Mallows Bay – Potomac River is a 14 square mile area of the tidal Potomac River adjacent to Charles County. It was nominated as a national marine sanctuary through the Sanctuary Nomination Process with broad community support.
Mallows Bay is a largely undeveloped landscape and waterscape identified as one of the most ecologically valuable in Maryland, as the ship remains provide important habitat for fish and wildlife, including rare, threatened and endangered species.
– NOAA
Mallows Bay © Donald G. Shomette
The decision about whether or not to make Mallows Bay a marine sanctuary opens another discussion around whether the institutions and ideas that support them will work very well in the 21st century. Should conservation institutions and specific ideas about nature, borne from romantic, hierarchical, or oppositional logics of the 19th and 20th centuries, continue to be applied in the 21st century?
Clare Fieseler argues that Mallows Bay should not be saved. Her reasoning, pitched against her personal enchantment with the bay, is that there are other places that are in greater need of protection. There are other places that are more worthy, and that in the Anthropocene, we are pushed to make these sorts of reasoned and pragamtic decisions about what should and should not be saved. (Or perhaps, can and cannot be saved, as the anthropos pushes harder upon the earth.)
Mallows Bay is less-worthy in part because its current shape is formed from a ship graveyard. The oblong atolls are the hulls of sunken ships built for the Revolutionary and First World Wars.
Valuable metals and scraps were salvaged, and then the ‘waste’ left behind to the elements and to the environment into which they were put. The Mallows Bay ecosystem assimilated the ships and its current form was estabilished. It is now home to bald eagles, heron, deer, turtles, bass and osprey, according to the Chesapeake Conservancy.
This pattern of ecological human disturbance and re-stablishment in another form – servicable to both humans and non-humans alike – is a common pattern. And the question of how to understand and value these hybrid places is something I wanted to inquire into with the Sites of Special Scientific Interest project.
Fieseler challenges herself to let go of her romantic notions of nature (drawing from Jedediah Purdy), in order to take a pragmatic stance towards saving Mallows Bay. But this too has its problems.
Is saving Mallows Bay in the form of a National Marine Sanctuary necessary? Does saving Mallows Bay necessarily mean that other places cannot be saved? Subscribing to trade-off logic implies that a budget of some measure exists and that we can only afford to draw boundaries around or give attention to some environmental concerns. This scarcity reasoning must invoke a heirarchy of values in order to decide what to prioritise.

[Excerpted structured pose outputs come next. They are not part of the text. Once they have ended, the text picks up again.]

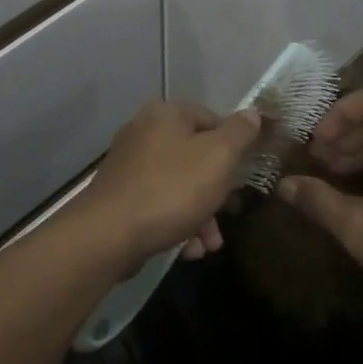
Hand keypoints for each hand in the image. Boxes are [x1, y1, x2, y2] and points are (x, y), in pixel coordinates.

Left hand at [81, 101, 262, 263]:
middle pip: (195, 157)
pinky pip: (159, 205)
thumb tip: (253, 113)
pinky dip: (177, 224)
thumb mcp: (218, 157)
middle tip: (231, 213)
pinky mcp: (121, 198)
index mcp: (166, 114)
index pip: (212, 118)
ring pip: (179, 186)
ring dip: (201, 216)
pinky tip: (188, 250)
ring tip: (210, 245)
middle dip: (217, 191)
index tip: (245, 174)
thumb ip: (239, 134)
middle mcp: (144, 133)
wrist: (109, 234)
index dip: (234, 145)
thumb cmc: (171, 188)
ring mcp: (129, 166)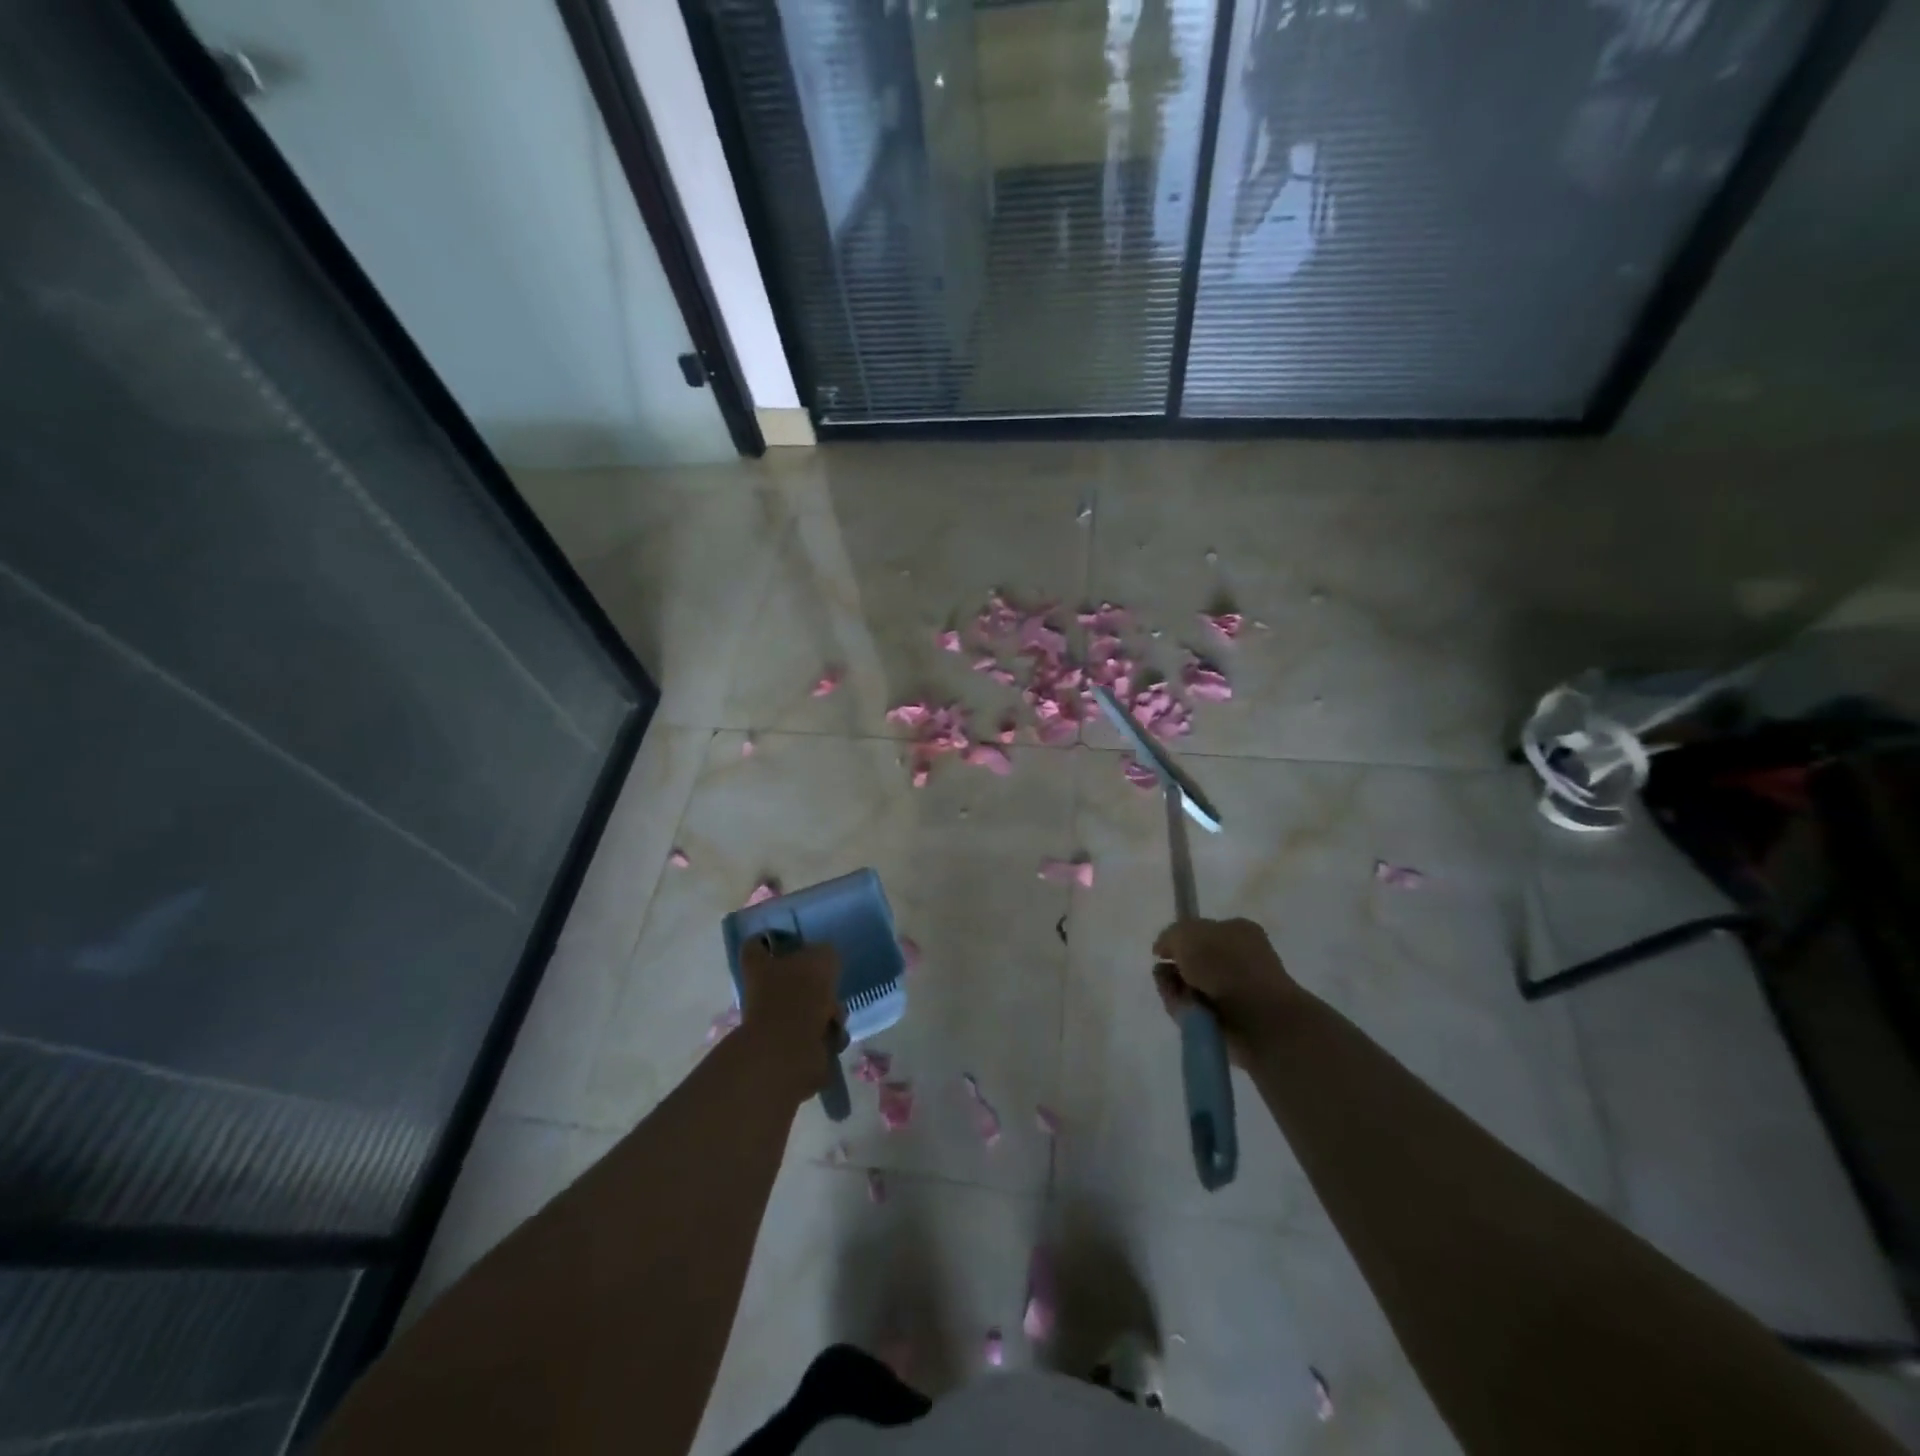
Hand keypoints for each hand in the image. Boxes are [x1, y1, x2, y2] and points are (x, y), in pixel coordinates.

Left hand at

Bruno Latour encourages us to love our monsters, to love the things that we have created even if they are monsters. Mallows Bay is clearly not a monster, but it is certainly less-loveable than other places and so will likely suffer when put into a hierarchy that values pristine nature above hybrid-nature and/or ship graveyards (as reasons and emotions dictate).
If Mallows Bay is loved instead of ‘saved’ what would this mean for its sanctuary status? Is legally roping off segments of nature still useful in the Anthropocene? Jamie Lorimer has argued for a move away from enclosed national parks and towards a more open and exprimental mode of conservation. And that, nature ‘out there’ actually becomes impossible in the Anthropocene.

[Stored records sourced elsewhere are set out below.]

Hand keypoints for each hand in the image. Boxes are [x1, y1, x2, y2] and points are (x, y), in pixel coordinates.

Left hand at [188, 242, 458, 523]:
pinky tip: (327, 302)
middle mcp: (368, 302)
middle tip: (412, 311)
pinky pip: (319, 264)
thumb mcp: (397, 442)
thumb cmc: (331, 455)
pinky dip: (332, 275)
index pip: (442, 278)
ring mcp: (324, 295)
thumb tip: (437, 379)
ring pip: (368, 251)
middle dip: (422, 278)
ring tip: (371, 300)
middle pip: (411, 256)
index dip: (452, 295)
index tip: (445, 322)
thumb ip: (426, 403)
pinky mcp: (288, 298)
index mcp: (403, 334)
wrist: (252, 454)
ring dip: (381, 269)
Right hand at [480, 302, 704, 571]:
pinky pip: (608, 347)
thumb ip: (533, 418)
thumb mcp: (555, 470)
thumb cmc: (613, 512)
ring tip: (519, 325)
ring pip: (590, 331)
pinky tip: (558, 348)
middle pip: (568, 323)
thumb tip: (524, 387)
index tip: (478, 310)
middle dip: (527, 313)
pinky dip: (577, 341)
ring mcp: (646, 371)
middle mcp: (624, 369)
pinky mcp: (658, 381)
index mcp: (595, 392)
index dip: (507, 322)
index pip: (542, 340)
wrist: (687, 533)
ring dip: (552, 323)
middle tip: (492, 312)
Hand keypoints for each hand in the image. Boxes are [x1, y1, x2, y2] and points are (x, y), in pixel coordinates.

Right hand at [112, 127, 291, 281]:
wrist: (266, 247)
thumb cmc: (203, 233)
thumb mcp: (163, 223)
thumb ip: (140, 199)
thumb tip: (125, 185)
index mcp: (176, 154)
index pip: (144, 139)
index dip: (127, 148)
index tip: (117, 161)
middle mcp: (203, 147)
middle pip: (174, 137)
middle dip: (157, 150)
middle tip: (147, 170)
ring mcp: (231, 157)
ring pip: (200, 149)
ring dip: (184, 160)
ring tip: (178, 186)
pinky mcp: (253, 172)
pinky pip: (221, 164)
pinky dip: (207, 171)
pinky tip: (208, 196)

Mallows Bay, natural or not, beautiful or not, valuable or not is now an established home to the many organsisms of the area and a place for human tourism and reflection upon ourselves. It is an especially aesthetic historical reminder of our (unique in the natural world) relationship to waste, in that we are constantly generating it and still don’t quite know what to do with it. Away, away, also becomes less possible in the Anthropocene.
The decision on Mallows Bay will not be made for some time yet. I hope Mallows Bay and its inhabitants are not saved. But I do hope that they are loved.